Werk is een onderwerp dat terug in de mode komt. Kranten, academische lezingen, pauselijke preken, verkiezingstoespraken tot en met artikels en pamfletten van anarchisten staan er vol van.

Dezelfde vragen keren altijd terug. Wat kunnen we doen aan de stijgende werkloosheid? Hoe kunnen we zin geven aan het teloorgegane professionalisme van jobs die de gevolgen van de neo-industriële ontwikkeling ondergaan? Welke alternatieven kunnen het traditionele werk vervangen? En tenslotte -zoals veel anarchisten denken-, hoe kunnen we werk afschaffen of het in ieder geval reduceren tot het noodzakelijke minimum?

Laten we er geen doekjes omwinden. Deze vragen interesseren ons niet. We hebben geen boodschap aan de politieke problemen van zij die werkloosheid beschouwen als een gevaar voor de democratie en de goede orde. We hebben geen nostalgie naar het teloorgegane professionalisme. We zijn zelfs nog veel minder geïnteresseerd in libertaire alternatieven voor somber fabriekswerk of intellectuele arbeid, die niets anders doen dan ongewild voorlopen op het geavanceerde post-industriële project. We zijn ook niet voor de afschaffing van werk of voor een reductie van werk tot een minimum dat nodig is voor een zinvol en gelukkig leven. Achter al deze bedenksels steekt altijd de hand van zij die ons leven willen reglementeren, van zij die in onze plaats willen denken of beleefd suggereren dat we denken zoals zij.

Wij zijn voor de vernietiging van werk en dat is, zoals we zullen proberen aantonen, iets helemaal anders. Maar laten we dit ordelijk aanpakken.
De post-industriële maatschappij (waar we later zullen op terugkomen) heeft het probleem van de werkloosheid opgelost, althans binnen bepaalde grenzen, door de arbeidskrachten te verspreiden over verschillende flexibele sectoren die gemakkelijk te manouvreren en te controleren zijn. De sociale dreiging van stijgende werkeloosheid is in feite eerder theoretisch dan praktisch. Het wordt voorgesteld als een politieke hinderpaal en gebruikt om te voorkomen dat brede sociale strata zich organiseren op een manier die de dogma’s van het neoliberalisme, vooral op internationaal niveau, in vraag zou kunnen stellen. Precies omdat arbeiders veel gemakkelijker te controleren zijn als ze geschoold zijn en gehecht zijn aan een werkplaats met vooruitzichten tot promotie in de productie-eenheid, dringt men er overal op aan om mensen werk te verschaffen en zo de werkloosheidcijfers te doen dalen. Niet omdat werkloosheid een risico inhoudt voor de productie, maar er gevaar schuilt in precies die flexibiliteit die nu onontbeerlijk is geworden voor de hedendaagse productie. Het feit dat de arbeider beroofd is van een vaste identiteit zou kunnen leiden tot sociale desintegratie, wat controle en beheersing op middellange termijn zwaar zou kunnen bemoeilijken. Het is daarover dat al die institutionele tamtam gaat.

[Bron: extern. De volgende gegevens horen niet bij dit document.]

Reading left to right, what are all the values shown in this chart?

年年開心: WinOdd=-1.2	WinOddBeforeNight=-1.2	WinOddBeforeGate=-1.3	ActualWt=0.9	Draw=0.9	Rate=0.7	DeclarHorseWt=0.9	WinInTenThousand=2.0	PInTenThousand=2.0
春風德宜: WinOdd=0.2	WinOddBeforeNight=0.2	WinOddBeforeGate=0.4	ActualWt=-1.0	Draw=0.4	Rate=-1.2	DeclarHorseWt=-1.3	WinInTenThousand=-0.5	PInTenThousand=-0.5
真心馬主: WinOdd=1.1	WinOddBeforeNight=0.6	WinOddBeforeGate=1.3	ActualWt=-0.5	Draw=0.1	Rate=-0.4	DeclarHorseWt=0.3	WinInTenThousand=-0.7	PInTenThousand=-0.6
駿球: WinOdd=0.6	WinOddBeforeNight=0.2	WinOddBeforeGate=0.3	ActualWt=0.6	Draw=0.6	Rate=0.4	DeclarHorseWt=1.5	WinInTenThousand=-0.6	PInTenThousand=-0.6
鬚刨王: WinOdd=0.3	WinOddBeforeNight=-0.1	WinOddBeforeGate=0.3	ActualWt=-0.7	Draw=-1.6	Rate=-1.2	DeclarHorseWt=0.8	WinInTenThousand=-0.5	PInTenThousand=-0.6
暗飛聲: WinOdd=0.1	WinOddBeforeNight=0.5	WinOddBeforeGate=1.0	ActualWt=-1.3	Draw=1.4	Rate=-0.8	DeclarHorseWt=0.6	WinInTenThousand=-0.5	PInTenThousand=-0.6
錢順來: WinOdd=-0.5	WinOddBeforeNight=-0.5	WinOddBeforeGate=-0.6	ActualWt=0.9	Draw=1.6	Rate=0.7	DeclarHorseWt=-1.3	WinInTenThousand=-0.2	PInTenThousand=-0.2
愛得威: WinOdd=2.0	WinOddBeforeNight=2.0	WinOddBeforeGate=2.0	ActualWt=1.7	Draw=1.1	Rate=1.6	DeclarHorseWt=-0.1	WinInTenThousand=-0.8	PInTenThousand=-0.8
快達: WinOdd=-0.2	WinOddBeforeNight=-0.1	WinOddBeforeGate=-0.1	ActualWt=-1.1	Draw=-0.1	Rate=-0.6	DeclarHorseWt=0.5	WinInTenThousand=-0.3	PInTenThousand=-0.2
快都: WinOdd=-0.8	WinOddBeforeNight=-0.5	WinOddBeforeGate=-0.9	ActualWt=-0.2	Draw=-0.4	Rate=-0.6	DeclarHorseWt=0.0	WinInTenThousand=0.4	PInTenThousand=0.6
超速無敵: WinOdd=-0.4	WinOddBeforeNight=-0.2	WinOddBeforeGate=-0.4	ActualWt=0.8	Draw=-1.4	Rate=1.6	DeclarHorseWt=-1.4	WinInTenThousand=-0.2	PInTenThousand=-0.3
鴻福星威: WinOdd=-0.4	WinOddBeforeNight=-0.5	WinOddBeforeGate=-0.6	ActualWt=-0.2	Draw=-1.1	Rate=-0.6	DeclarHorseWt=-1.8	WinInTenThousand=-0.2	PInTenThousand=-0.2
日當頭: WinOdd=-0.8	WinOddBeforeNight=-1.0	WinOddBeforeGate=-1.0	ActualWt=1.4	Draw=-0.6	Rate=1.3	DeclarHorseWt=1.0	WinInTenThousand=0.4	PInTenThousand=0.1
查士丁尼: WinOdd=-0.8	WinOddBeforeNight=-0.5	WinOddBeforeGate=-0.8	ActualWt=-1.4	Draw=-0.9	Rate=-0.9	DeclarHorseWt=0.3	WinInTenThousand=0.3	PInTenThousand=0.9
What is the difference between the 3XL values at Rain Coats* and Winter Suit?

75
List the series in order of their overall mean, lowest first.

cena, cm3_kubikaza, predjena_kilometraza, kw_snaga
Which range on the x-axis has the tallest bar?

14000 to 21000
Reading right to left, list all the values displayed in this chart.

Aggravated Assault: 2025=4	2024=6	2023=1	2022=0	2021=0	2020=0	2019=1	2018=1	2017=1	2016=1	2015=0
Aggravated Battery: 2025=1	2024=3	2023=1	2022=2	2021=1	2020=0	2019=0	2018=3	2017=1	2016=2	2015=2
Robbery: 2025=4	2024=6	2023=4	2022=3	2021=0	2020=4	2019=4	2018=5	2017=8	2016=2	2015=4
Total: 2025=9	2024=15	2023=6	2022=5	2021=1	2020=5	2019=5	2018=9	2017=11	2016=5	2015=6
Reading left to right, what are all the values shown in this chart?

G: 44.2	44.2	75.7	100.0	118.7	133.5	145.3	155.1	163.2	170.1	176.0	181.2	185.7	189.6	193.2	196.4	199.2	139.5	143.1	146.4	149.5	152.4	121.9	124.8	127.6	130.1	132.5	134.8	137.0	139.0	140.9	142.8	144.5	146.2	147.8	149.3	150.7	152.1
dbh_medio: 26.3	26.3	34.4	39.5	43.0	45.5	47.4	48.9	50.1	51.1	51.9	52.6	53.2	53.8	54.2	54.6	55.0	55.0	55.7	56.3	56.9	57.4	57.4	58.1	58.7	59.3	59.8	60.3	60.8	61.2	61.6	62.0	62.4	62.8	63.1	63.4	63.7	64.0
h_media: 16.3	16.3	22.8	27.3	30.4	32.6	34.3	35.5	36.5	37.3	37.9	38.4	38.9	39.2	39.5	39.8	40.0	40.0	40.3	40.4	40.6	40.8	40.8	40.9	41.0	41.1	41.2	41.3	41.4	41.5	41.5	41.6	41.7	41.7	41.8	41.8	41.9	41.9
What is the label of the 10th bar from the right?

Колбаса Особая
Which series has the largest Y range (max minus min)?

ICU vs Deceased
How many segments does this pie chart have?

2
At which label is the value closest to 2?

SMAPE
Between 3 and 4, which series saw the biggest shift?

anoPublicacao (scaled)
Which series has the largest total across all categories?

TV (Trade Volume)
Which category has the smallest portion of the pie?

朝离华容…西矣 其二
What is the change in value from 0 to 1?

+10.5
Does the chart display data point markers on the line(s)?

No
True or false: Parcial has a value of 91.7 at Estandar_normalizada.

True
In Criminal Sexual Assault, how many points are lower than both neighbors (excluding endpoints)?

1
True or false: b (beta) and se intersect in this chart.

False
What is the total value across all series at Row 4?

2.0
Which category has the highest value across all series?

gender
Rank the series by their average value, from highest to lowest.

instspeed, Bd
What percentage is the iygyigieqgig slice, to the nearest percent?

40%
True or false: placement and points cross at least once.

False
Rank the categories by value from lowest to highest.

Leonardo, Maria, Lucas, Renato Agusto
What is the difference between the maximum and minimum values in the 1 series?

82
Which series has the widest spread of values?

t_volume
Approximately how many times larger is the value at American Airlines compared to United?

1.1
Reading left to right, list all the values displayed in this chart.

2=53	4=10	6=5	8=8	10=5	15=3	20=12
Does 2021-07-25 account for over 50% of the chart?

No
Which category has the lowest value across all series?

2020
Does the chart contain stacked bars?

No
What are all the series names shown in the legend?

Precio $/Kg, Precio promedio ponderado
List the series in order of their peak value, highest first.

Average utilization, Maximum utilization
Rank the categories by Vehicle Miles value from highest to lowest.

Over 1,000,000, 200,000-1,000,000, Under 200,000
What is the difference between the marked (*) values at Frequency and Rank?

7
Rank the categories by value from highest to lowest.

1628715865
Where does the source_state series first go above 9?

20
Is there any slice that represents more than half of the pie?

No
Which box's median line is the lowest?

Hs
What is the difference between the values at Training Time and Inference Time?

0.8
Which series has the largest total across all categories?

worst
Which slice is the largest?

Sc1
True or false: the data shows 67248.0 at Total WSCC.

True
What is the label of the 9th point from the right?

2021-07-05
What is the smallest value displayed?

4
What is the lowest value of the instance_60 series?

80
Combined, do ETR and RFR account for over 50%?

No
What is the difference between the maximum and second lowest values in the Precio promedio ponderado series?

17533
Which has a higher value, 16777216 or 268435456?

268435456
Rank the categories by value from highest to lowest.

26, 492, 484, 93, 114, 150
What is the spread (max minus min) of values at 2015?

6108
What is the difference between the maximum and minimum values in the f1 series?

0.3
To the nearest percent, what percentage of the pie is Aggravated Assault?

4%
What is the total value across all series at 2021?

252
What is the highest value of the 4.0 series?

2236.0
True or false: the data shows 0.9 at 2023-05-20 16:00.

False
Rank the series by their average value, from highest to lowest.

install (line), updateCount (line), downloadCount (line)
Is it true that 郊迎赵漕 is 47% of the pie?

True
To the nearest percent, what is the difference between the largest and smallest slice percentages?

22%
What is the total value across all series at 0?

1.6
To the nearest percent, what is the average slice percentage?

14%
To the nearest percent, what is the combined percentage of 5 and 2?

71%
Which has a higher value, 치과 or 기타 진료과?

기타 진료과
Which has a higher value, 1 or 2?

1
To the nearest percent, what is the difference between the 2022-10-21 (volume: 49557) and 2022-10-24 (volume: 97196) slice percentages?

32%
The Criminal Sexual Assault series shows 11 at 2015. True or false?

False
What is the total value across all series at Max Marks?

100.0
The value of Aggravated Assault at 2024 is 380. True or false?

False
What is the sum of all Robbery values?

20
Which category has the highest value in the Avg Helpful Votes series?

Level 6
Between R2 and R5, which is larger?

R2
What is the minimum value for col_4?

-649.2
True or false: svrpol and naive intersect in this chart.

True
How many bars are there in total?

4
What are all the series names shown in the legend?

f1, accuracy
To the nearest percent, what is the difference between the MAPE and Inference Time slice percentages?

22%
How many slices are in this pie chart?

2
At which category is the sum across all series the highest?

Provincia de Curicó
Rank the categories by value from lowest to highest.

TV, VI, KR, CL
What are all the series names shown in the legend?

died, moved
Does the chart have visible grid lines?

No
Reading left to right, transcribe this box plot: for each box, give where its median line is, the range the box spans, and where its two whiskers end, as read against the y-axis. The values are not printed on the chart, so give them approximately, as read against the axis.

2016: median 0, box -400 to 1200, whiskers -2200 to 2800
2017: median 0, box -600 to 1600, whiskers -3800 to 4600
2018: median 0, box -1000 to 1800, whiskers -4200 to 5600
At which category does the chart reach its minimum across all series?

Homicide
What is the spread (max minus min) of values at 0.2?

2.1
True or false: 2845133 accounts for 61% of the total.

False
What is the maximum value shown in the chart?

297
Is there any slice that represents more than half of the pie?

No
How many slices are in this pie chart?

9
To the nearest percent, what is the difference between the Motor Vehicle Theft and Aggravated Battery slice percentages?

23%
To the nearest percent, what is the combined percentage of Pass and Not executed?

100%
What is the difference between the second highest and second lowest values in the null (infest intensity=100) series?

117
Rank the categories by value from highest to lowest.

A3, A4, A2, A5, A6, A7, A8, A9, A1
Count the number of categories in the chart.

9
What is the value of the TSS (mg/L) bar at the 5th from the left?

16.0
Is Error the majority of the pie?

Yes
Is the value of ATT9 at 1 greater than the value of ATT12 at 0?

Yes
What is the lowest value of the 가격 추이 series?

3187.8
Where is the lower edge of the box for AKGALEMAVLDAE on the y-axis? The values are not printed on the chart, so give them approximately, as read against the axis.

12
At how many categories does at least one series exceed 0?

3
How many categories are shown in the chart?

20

Op dezelfde manier vereist het productieproces niet langer een hoog niveau van professionele training, tenminste voor de meerderheid van de arbeiders. De nood aan geschoolde arbeidskrachten is vervangen door een vraag naar flexibiliteit, met andere woorden, een groot aanpassingsvermogen om taken op zich te nemen die voortdurend veranderen en een bereidheid om van het ene bedrijf naar het andere te gaan. Bondig: arbeiders moeten zich aanpassen aan een veranderlijk leven in overeenstemming met de noden van de bazen. Dit krijgen we nu al vanaf de schoolbanken door onze strot geramd, in diezelfde klaslokalen waar vroeger institutionele culturele elementen werden aangeleerd die de technische basiskennis vormden waar de wereld van werk echt professionalisme uit kon distilleren. Het is niet zo dat er niet langer nood is aan een hoog niveau van professionalisme. Maar dit geldt enkel voor de paar duizend individuen die getraind worden tijdens postgraduate cursussen, vaak gefinancieerd door de grote bedrijven zelf in een poging om mensen die geschikt zijn voor indoctrinatie en conditionering veilig te stellen.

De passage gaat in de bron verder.